Since there are multiple ways to provide this data (each cloud solution seems to prefer its own way), a datasource abstract class was internally created to allow for a single way to access the different cloud systems methods, providing this data through the typical usage of subclasses.

Any metadata processed by cloud-init’s datasources is persisted as /run/cloud-init/instance-data.json. Cloud-init provides tooling to quickly introspect some of that data. See Instance metadata for more information.

Known sources#

The following is a list of documents for each supported datasource:

Datasource creation#

The datasource objects have a few touch points with cloud-init. If you are interested in adding a new datasource for your cloud platform you will need to take care of the following items:

Identify a mechanism for positive identification of the platform#

It is good practice for a cloud platform to positively identify itself to the guest. This allows the guest to make educated decisions based on the platform on which it is running. On the x86 and arm64 architectures, many clouds identify themselves through DMI data. For example, Oracle’s public cloud provides the string 'OracleCloud.com' in the DMI chassis-asset field.

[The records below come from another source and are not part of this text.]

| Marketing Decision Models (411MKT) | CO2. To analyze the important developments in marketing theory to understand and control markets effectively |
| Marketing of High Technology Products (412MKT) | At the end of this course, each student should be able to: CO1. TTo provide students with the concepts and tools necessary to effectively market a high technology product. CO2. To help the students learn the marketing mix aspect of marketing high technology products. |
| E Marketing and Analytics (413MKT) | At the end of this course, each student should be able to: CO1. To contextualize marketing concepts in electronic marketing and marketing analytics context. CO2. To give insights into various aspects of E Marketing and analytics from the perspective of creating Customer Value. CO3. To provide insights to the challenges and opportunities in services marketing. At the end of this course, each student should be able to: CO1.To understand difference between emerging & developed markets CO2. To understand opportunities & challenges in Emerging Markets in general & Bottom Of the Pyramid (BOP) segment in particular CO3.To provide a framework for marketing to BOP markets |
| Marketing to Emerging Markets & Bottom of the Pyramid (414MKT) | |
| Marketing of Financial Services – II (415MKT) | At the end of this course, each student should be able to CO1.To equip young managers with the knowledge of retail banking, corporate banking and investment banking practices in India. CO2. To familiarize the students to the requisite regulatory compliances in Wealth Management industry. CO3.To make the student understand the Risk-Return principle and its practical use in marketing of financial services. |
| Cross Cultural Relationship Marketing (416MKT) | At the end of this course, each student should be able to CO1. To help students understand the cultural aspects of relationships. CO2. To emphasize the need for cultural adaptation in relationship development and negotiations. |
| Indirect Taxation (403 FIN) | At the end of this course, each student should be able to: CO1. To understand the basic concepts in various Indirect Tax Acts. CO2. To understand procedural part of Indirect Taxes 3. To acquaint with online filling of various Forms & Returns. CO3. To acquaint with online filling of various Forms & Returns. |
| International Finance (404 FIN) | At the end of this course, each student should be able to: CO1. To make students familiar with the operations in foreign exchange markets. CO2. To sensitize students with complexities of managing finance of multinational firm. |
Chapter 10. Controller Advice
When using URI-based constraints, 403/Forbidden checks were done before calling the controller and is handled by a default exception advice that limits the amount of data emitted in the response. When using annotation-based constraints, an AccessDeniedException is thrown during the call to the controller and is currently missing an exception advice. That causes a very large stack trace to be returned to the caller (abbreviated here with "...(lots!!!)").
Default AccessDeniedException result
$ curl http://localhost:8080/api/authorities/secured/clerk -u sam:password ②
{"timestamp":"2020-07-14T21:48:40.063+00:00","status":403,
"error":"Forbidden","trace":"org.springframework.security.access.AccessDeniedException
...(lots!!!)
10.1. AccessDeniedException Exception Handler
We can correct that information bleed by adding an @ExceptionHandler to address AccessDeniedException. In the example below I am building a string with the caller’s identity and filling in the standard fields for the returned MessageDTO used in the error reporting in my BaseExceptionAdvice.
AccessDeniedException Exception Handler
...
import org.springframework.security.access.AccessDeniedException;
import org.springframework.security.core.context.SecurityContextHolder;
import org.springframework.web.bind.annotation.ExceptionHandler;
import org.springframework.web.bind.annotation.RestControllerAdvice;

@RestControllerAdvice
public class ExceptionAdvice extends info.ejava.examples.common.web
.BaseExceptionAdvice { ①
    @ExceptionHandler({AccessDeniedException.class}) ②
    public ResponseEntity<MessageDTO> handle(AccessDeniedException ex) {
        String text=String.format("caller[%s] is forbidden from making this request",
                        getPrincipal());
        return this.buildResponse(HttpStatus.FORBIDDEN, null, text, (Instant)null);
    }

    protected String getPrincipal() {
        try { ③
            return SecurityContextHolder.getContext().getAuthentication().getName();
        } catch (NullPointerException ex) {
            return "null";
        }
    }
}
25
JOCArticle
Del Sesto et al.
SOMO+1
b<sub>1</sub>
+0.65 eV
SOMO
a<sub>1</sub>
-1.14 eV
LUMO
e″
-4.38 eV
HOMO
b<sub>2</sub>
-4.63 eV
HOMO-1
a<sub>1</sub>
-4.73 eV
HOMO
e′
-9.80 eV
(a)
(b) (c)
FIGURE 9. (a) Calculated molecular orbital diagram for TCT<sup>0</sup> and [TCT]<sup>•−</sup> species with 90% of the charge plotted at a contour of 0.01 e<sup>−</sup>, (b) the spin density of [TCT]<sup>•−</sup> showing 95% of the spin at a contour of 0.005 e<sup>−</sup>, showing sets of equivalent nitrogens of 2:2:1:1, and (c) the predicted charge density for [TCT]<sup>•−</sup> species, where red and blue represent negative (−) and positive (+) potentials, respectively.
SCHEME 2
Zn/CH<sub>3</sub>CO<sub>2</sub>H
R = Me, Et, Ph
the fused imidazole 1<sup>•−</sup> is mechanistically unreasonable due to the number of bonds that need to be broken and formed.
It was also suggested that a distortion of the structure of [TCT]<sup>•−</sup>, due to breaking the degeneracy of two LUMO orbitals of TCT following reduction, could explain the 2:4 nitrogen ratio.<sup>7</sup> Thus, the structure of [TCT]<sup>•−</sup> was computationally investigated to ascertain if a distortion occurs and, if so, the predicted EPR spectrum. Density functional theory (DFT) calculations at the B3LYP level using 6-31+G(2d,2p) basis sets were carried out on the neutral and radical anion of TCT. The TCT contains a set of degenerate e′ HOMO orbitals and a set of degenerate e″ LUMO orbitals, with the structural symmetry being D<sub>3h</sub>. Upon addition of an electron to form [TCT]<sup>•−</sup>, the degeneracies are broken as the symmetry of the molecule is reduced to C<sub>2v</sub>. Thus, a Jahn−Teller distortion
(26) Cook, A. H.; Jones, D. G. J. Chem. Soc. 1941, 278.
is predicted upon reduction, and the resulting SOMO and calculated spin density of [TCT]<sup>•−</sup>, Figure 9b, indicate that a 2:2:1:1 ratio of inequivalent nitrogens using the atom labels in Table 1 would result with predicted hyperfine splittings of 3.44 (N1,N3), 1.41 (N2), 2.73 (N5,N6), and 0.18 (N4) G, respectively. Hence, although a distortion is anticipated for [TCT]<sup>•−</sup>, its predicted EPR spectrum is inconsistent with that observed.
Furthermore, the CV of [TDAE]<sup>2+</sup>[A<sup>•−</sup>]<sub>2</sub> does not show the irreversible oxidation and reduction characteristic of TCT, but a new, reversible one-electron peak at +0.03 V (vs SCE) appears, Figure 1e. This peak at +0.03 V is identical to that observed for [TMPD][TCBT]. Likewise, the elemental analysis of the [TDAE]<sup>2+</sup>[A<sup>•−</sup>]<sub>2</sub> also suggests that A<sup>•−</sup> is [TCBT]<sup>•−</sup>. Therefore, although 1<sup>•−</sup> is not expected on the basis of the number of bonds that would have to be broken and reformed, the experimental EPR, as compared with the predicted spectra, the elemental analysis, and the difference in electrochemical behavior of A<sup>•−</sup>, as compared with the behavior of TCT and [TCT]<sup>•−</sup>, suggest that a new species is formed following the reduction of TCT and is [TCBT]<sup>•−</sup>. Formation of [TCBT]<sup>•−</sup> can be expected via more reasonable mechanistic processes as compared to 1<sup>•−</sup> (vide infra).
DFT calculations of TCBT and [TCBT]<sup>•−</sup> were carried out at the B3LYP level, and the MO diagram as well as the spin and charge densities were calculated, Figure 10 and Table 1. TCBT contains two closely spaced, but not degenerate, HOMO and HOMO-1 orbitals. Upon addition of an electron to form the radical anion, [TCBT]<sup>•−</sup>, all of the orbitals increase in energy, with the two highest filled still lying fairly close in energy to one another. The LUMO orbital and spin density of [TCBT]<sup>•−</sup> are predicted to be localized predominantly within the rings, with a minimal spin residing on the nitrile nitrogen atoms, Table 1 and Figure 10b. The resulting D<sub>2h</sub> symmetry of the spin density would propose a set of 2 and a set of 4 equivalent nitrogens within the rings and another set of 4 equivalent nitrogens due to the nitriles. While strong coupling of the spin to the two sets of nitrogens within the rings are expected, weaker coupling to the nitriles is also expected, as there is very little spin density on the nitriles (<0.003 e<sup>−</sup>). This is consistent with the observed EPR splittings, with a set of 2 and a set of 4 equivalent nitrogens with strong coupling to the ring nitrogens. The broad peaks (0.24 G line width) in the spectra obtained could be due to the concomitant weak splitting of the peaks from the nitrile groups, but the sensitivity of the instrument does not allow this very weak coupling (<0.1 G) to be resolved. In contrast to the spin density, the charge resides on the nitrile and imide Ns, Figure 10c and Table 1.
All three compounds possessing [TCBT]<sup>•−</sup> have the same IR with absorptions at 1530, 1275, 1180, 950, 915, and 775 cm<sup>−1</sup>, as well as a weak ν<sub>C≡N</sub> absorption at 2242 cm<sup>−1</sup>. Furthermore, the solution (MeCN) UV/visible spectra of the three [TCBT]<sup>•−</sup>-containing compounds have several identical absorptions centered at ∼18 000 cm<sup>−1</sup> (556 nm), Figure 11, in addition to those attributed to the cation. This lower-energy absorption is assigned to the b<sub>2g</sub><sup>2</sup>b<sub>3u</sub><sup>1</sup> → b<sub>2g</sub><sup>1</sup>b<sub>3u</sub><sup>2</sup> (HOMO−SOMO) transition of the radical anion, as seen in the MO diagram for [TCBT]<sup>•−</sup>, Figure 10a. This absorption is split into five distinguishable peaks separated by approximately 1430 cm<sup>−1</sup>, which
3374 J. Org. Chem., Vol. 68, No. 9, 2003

Cloud-init-enabled images produce a log file with details about the platform. Reading through this log in /run/cloud-init/ds-identify.log may provide the information needed to uniquely identify the platform. If the log is not present, you can generate it by running from source ./tools/ds-identify or the installed location /usr/lib/cloud-init/ds-identify.

The mechanism used to identify the platform will be required for the ds-identify and datasource module sections below.

Add datasource module cloudinit/sources/DataSource<CloudPlatform>.py#

It is suggested that you start by copying one of the simpler datasources such as DataSourceHetzner.

Add tests for datasource module#

Add a new file with some tests for the module to cloudinit/sources/test_<yourplatform>.py. For example, see cloudinit/sources/tests/test_oracle.py

Update ds-identify#

In systemd systems, ds-identify is used to detect which datasource should be enabled, or if cloud-init should run at all. You’ll need to make changes to tools/ds-identify.

Add tests for ds-identify#

Add relevant tests in a new class to tests/unittests/test_ds_identify.py. You can use TestOracle as an example.

Add your datasource name to the built-in list of datasources#

Add your datasource module name to the end of the datasource_list entry in cloudinit/settings.py.

Add your cloud platform to apport collection prompts#

Update the list of cloud platforms in cloudinit/apport.py. This list will be provided to the user who invokes ubuntu-bug cloud-init.

Enable datasource by default in Ubuntu packaging branches#

Ubuntu packaging branches contain a template file, debian/cloud-init.templates, which ultimately sets the default datasource_list when installed via package. This file needs updating when the commit gets into a package.

Add documentation for your datasource#

You should add a new file in doc/datasources/<cloudplatform>.rst.